Hier hat das Schwurgericht in bedenkenfreier Weise festgestellt, dass der Angeklagte eine willensschwache, triebhaft handelnde, äußeren Einflüssen leicht zugängliche psychopathische Persönlichkeit ist mit einem mäßigen psychischen Defekt infolge seines chronischen Alkoholismus, dass er im Affekt gehandelt hat und dass diese Affekthandlung dadurch ausgelöst wurde, dass die Stieftochter in die Küche erschien und ihre Mutter aufforderte, zu ihr und ██████ ins Zimmer zu kommen. Die inneren Gründe, die den Angeklagten zu seiner Tat trieben, waren die Furcht vor der Zerstörung seiner Ehe durch ███ und das Gefühl, von seinen Familienangehörigen gegenüber ██████ zurückgesetzt zu werden. Wenn bei dieser Sachlage das Schwurgericht für die Affekttat ein „Handeln aus niedrigen Beweggründen“ verneint hat, so lässt sich nicht mit der Revision sagen, dass es offensichtlich von der Auffassung ausgegangen sei, eine Affekthandlung schließe stets die Annahme eines aus niedrigen Beweggründen begangenen Mordes aus. Vielmehr sind die Urteilsausführungen nach dem Zusammenhang dahin zu verstehen, dass das Schwurgericht die besonderen Gründe, die den Angeklagten zu seiner Affekttat trieben, gewürdigt und nicht als niedrig erachtet hat. Dabei tritt kein Rechtsirrtum zutage. Dass der Angeklagte die Zerrüttung seiner Ehe selbst verschuldet und das Verhalten seiner Familienangehörigen und ██████ falsch gedeutet hat, ist hier nicht entscheidend; denn für die sittliche Wertung seiner Beweggründe zur Tat kommt es darauf an, wie er in seiner durch die psychischen Mängel und seinen Rauschzustand beeinträchtigten Geistes- und Gemütsverfassung seine Lage selbst sah. Hat das Schwurgericht die Beweggründe des Angeklagten nicht als niedrig angesehen, so brauchte es zur inneren Tatseite nicht noch zu erörtern, ob der Angeklagte sich bei der Tat der ihn treibenden Beweggründe bewusst war, abgesehen davon, ob es hätte feststellen können, ob der nicht vollwertige Angeklagte in seinem Erregungszustand fähig war, sich der ihn treibenden Beweggründe bewusst zu werden.

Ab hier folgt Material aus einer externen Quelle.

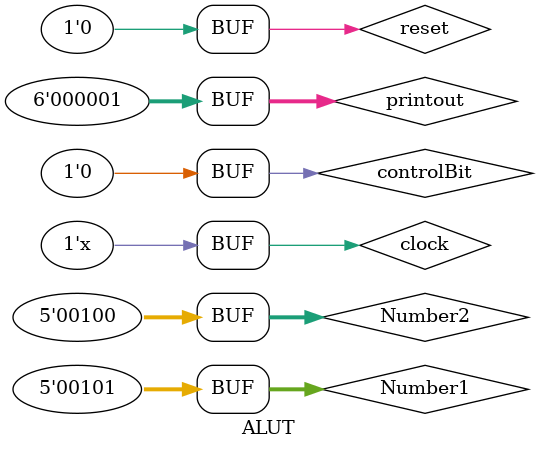
<source format=v>
`timescale 1ns / 1ps


module ALUT;

	// Inputs
	reg controlBit;
	reg [4:0] Number1;
	reg [4:0] Number2;
	reg [5:0] printout;
	reg reset;
	reg clock;

	// Outputs
	wire balancebit;
	wire equalityBit;
	wire [31:0] conclusion;

	// Instantiate the Unit Under Test (UUT)
	ALU uut (
		.controlBit(controlBit), 
		.Number1(Number1), 
		.Number2(Number2), 
		.printout(printout), 
		.balancebit(balancebit), 
		.equalityBit(equalityBit), 
		.conclusion(conclusion), 
		.reset(reset), 
		.clock(clock)
	);

	initial begin
		// Initialize Inputs
		controlBit = 0;
		Number1 = 101;
		Number2 = 100;
		printout = 000001;
		reset = 0;
		clock = 1;

		// Wait 100 ns for global reset to finish
		#100;
        
		// Add stimulus here

	end
	always #100 clock = ~clock ;
      
endmodule


</source>
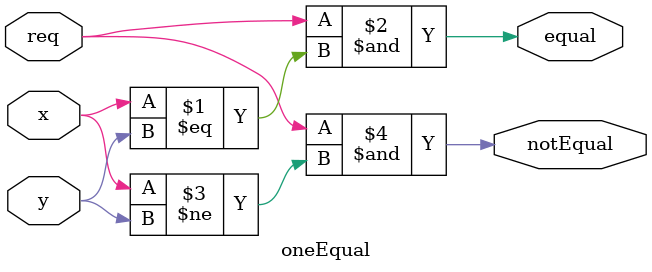
<source format=v>
`timescale 1ns / 1ps

module oneEqual (req,equal,notEqual,x,y);
input req,x,y;
output wire equal,notEqual;

assign equal=req&(x==y);
assign notEqual=req&(x!=y);

endmodule


</source>
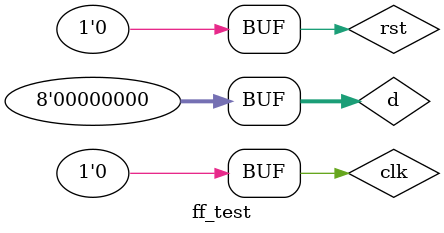
<source format=v>
`timescale 1ns / 1ps


module ff_test;

	// Inputs
	reg clk;
	reg rst;
	reg [7:0] d;

	// Outputs
	wire [7:0] q;

	// Instantiate the Unit Under Test (UUT)
	FlipFlop uut (
		.clk(clk), 
		.rst(rst), 
		.d(d), 
		.q(q)
	);

	initial begin
		// Initialize Inputs
		clk = 0;
		rst = 0;
		d = 0;

		// Wait 100 ns for global reset to finish
		#100;
        
		// Add stimulus here

	end
      
endmodule


</source>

Wenn die Revision weiter den Standpunkt vertritt, dass neidvolle, eifersüchtige, rachsüchtige und ähnliche Empfindungen als Antriebe einer strafbaren Handlung sittlich verwerflich seien, so gilt dies nicht in dieser Allgemeinheit. Im Übrigen greift hier die Revision mit ihren Ausführungen in unzulässiger Weise die Feststellungen und Folgerungen des Schwurgerichts an.

Die Revision sieht einen unlösbaren Widerspruch darin, dass das Schwurgericht einerseits ein Handeln des Angeklagten aus sittlich verwerflichen Gründen verneint, auf der anderen Seite aber die Aberkennung der bürgerlichen Ehrenrechte damit begründet, der Angeklagte habe durch seine Tat eine ehrlose Gesinnung bekundet. Dieser Widerspruch besteht nicht. Ein Handeln aus ehrloser Gesinnung ist nicht nur beim Mord, sondern auch beim Totschlag möglich.

Soweit sich die Revision dagegen wendet, dass das Schwurgericht bei der Würdigung der Motive des Angeklagten dem Sachverständigengutachten die Gefolgschaft versagt habe, begibt sie sich wiederum auf das dem Revisionsgericht verschlossene Gebiet der Beweiswürdigung. Dasselbe gilt, soweit sie gegen die Annahme des Schwurgerichts ankämpft, die der Tat vorausgegangenen Drohungen des Angeklagten mit Totstechen seien nicht ernst zu nehmen gewesen und deshalb mit einer Affekthandlung vereinbar.

3. Obwohl die Revision nicht zu Gunsten des Angeklagten eingelegt ist, verlangt § 301 StPO, das Urteil auch auf zugunsten des Angeklagten beschwerende Rechtsfehler zu prüfen. Solche sind jedoch nicht ersichtlich.

4. Die Revision ist daher unbegründet und muss verworfen werden.

Der Oberbundesanwalt hatte die Aufhebung des Urteils und Zurückverweisung der Sache an die Vorinstanz beantragt.